__TASK GOAL__:
The expected result is an exact restatement of the data, free of pictures.

__DATA TO EXAMINE__:

***

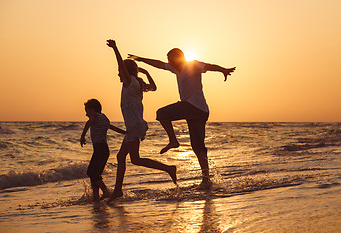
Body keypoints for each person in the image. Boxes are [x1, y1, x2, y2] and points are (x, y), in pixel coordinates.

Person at [128, 48, 235, 189]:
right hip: (199, 111)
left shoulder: (192, 64)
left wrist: (223, 70)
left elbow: (209, 66)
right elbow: (159, 64)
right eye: (168, 59)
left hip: (194, 106)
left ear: (180, 58)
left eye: (171, 59)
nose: (169, 62)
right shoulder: (175, 69)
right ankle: (206, 180)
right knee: (198, 147)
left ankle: (173, 140)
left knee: (161, 113)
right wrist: (141, 59)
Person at [106, 39, 177, 203]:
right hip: (136, 125)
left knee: (135, 159)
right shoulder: (139, 83)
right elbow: (154, 87)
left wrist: (115, 48)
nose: (118, 73)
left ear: (125, 71)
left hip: (134, 125)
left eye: (120, 71)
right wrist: (145, 73)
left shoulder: (130, 81)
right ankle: (117, 190)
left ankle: (168, 169)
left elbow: (120, 65)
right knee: (121, 157)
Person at [80, 98, 126, 202]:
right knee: (95, 175)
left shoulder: (95, 117)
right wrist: (125, 133)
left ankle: (105, 191)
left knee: (91, 172)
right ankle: (95, 197)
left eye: (86, 110)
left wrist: (82, 136)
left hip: (100, 149)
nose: (86, 114)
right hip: (103, 150)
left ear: (92, 110)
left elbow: (90, 121)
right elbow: (112, 127)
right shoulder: (103, 118)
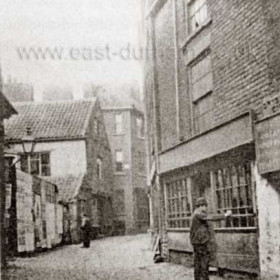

***

__SOLUTION TO THE EXERCISE__:
Body keypoints for each person in the image. Boxes are [x1, y1, x2, y2] and points are (x, y), in pixel coordinates.

Person at [128, 48, 235, 189]:
right hip: (199, 111)
left shoulder: (192, 64)
left wrist: (223, 70)
left elbow: (209, 66)
right elbow: (159, 64)
right eye: (168, 59)
left hip: (194, 106)
left ear: (180, 58)
left eye: (171, 59)
nose: (169, 62)
right shoulder: (175, 69)
right ankle: (206, 180)
right knee: (198, 147)
left ankle: (173, 140)
left knee: (161, 113)
right wrist: (141, 59)
Person at [106, 39, 177, 203]:
right hip: (136, 125)
left knee: (135, 159)
right shoulder: (139, 83)
right elbow: (154, 87)
left wrist: (115, 48)
nose: (118, 73)
left ear: (125, 71)
left hip: (134, 125)
left eye: (120, 71)
right wrist: (145, 73)
left shoulder: (130, 81)
right ankle: (117, 190)
left ankle: (168, 169)
left elbow: (120, 65)
right knee: (121, 157)
Person at [80, 98, 126, 202]:
right knee: (95, 175)
left shoulder: (95, 117)
right wrist: (125, 133)
left ankle: (105, 191)
left knee: (91, 172)
right ankle: (95, 197)
left eye: (86, 110)
left wrist: (82, 136)
left hip: (100, 149)
nose: (86, 114)
right hip: (103, 150)
left ear: (92, 110)
left elbow: (90, 121)
right elbow: (112, 127)
right shoulder: (103, 118)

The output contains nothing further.